The recent tragedy of more than 85 children and newborns who died in Gorakhpur has, not for the first time, put the spotlight starkly on the country’s ailing public health system. The lack of all things important to human settlements—sanitation, disease surveillance, primary healthcare, tertiary hospitals, resources, life-saving equipment, political will and public health response—was so dramatic, if someone were to document the state of affairs of a crumbling health system, one couldn’t have described it better.

Yet it is imperative to see the Gorakhpur incident against a larger backdrop of child deaths in Uttar Pradesh. The state’s neonatal mortality rate stands at 49 deaths per 1,000 live births. Each day, 1,043 children under the age of 1 (including 751 newborns) die in Uttar Pradesh, mostly from entirely preventable causes. And Uttar Pradesh is not one single monolith. Infant mortality rates are especially high in the eastern part of the state, where neonatal deaths rates rise to as high as 97 per 1,000 live births in districts like Shravasti. For comparison, the infant mortality rate in Sierra Leone, one of the poorest countries in Africa, is only 89 per 1,000 live births. Gorakhpur is in the middling category of neonatal mortality—certainly not the worst performer in Uttar Pradesh but not the best either.

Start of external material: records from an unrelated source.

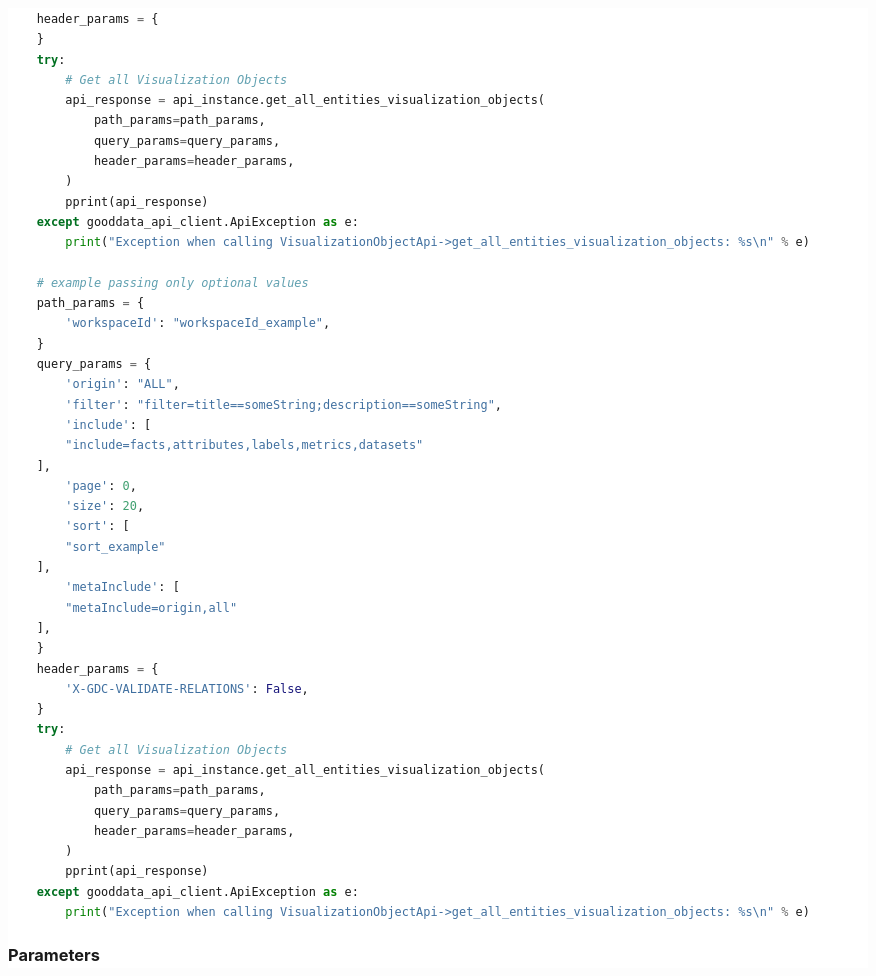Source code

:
 ```python
    header_params = {
    }
    try:
        # Get all Visualization Objects
        api_response = api_instance.get_all_entities_visualization_objects(
            path_params=path_params,
            query_params=query_params,
            header_params=header_params,
        )
        pprint(api_response)
    except gooddata_api_client.ApiException as e:
        print("Exception when calling VisualizationObjectApi->get_all_entities_visualization_objects: %s\n" % e)

    # example passing only optional values
    path_params = {
        'workspaceId': "workspaceId_example",
    }
    query_params = {
        'origin': "ALL",
        'filter': "filter=title==someString;description==someString",
        'include': [
        "include=facts,attributes,labels,metrics,datasets"
    ],
        'page': 0,
        'size': 20,
        'sort': [
        "sort_example"
    ],
        'metaInclude': [
        "metaInclude=origin,all"
    ],
    }
    header_params = {
        'X-GDC-VALIDATE-RELATIONS': False,
    }
    try:
        # Get all Visualization Objects
        api_response = api_instance.get_all_entities_visualization_objects(
            path_params=path_params,
            query_params=query_params,
            header_params=header_params,
        )
        pprint(api_response)
    except gooddata_api_client.ApiException as e:
        print("Exception when calling VisualizationObjectApi->get_all_entities_visualization_objects: %s\n" % e)
```
### Parameters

Gorakhpur’s Baba Raghav Das (BRD) Medical College witnessed more than 85 of these tragic deaths but the larger question remains for the rest, who are dying of various illnesses, including malnutrition, pneumonia and diarrhoea.

We don’t have to look to developed countries for solutions. If the 5.6 million children born in Uttar Pradesh every year had been born in another state with better health systems, like Kerala or Tamil Nadu, for example, 90% of the babies who die in that state in their first year of life would still be alive. While the authorities in Gorakhpur are still trying to investigate and solve the more immediate problems of oxygen cylinder supply, it is time we acknowledge and address the backlog of long-standing health indicators, without which we would only be treating the symptoms rather than addressing the root cause.

In Gorakhpur, the issue has been perennial, with some reports claiming more than 25,000 encephalitis deaths among children in the last 40 years. Despite that, one is left wondering how a system could be caught so off-guard in an endemic region that faces the same issues year after year.

To begin with, a lack of preventive measures is at the heart of the problem. Consider this: The available vaccine for Japanese Encephalitis (JE) helps only a small percentage of children who are affected by the disease. Yet, not enough measures are being taken to address the larger problems of lack of clean drinking water and poor sanitation.

Other measures that could have given these children a standing chance to fight disease, disability and death are also at a disappointing low, with only one in two children fully immunized in the state.

The failure of primary healthcare is yet another glaring gap: A little more than 3,600 primary health centres (PHCs) serve more than 97,000 villages. And the existing PHCs are not adequately staffed. Uttar Pradesh has among the lowest health worker densities among states.

Poor disease prevention and weak infrastructure at the primary level continually lead to the overburdening of tertiary care hospitals. Tertiary hospitals like Gorakhpur’s BRD Medical College, despite having a special ward for encephalitis, crumble under patient load as the outbreak peaks each year. Well-equipped intensive care units (ICUs) with enough beds, doctors, staff, medicines and other critical resources are a fact of life in most countries at India’s level of prosperity. One cannot expect healthcare systems to work without these. The number of patients that pour in each year also have to be taken into account—shared ICU beds should not be considered normal or even tolerable.

If we are to save our children, these recurrent issues must be addressed. This would require scaling up health spending. Uttar Pradesh is India’s most populous state with a population of 200 million, yet it spends only Rs452 per capita on health, 70% less than the national average. If we don’t act now, next year, the doctors working round the clock in Gorakhpur will be able to do little to stop this from recurring.